Lazycoder doesn't think PDC is worth the cost
What do you really miss by not going to a PDC?
You miss a chance to learn about upcoming MS technology directly from the architects and developers who are building it, and you miss a chance to interact with 5000+ other professionals who share your passion for coding. Yes, we do go out of our way to make as much information as possible publicly available after the conference, but there’s no substitute for being in the room to participate in a panel discussion like this one. You won’t find any other conferences where you can ask a question about CLR internals and have it answered by Anders, Chris, Jim and the rest. Yeah, the panel transcript was blogged, but what wasn’t blogged was the 1:1 interactions with between the Microsoft engineers and the 40 attendees who crowded around the stage after the panel was done. Nor did anyone blog the conversations that took place among the thousands of attendees as they interacted during sessions, labs, meals, etc.
If you don’t think you’re the type of person who’d take advantage of being surrounded by thousands of the sharpest Windows developers on the planet, then you are right, PDC is probably not the best use of your time. Just like if you’re the type of student who learns everything you need by reading the textbook, paying for university is probably not the best use of your money ;)

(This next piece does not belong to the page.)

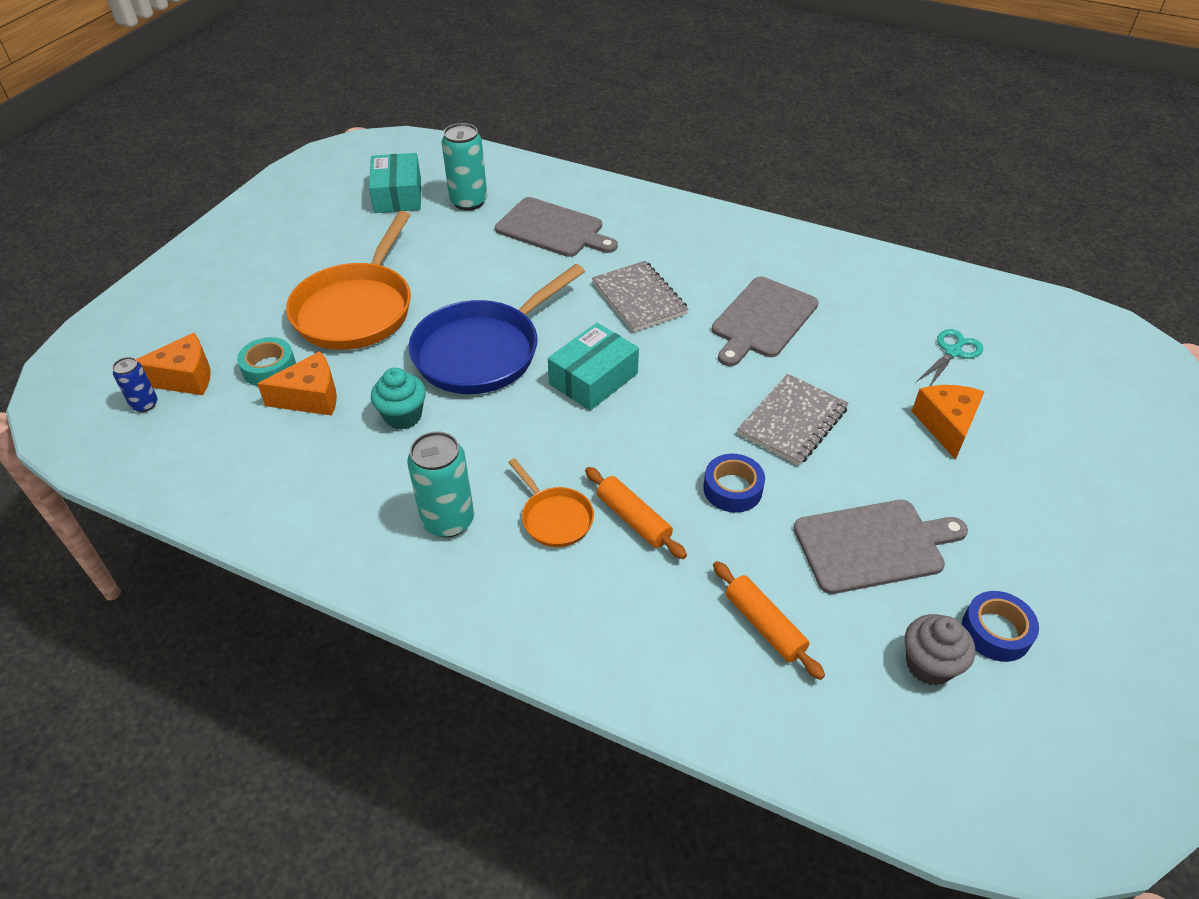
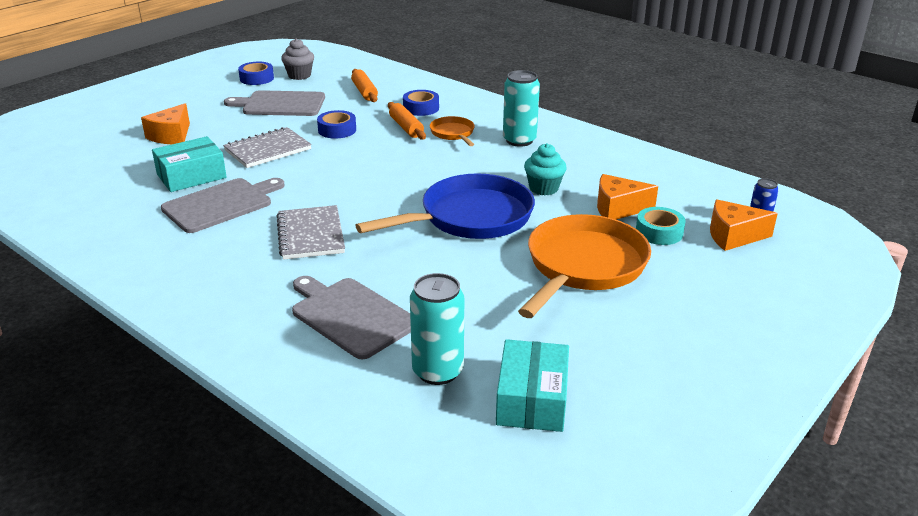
camera: 165 degrees left, 15 degrees down
turquoise box [548,323,639,411] -> turquoise box moved to [152,136,227,192]
turquoise scissors [917,329,983,386] -> none
none -> blue tape [403,90,439,116]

Notice how the people at blogs.msdn.com will hype Tech Ed and PDC but you hardly hear a word about non-MS sponsored events, like VS Live, over there. I don’t think that’s a coincidence. I think it’s disingenuous.
Lazycoder's blog tagline is "I don’t know, therefore I Google." But I guess he doesn't Google too often, because when I ask Google to search blogs.msdn.com for references to conferences like BorCon and VSLive, I see plenty of results. Not as many as for Microsoft sponsored events, but that’s only natural. People blog about what they’re working on. A high percentage of Microsoft people are involved in PDC and TechEd, so it’s natural blogging material. A much smaller percentage attend other conferences, so you get lower traffic.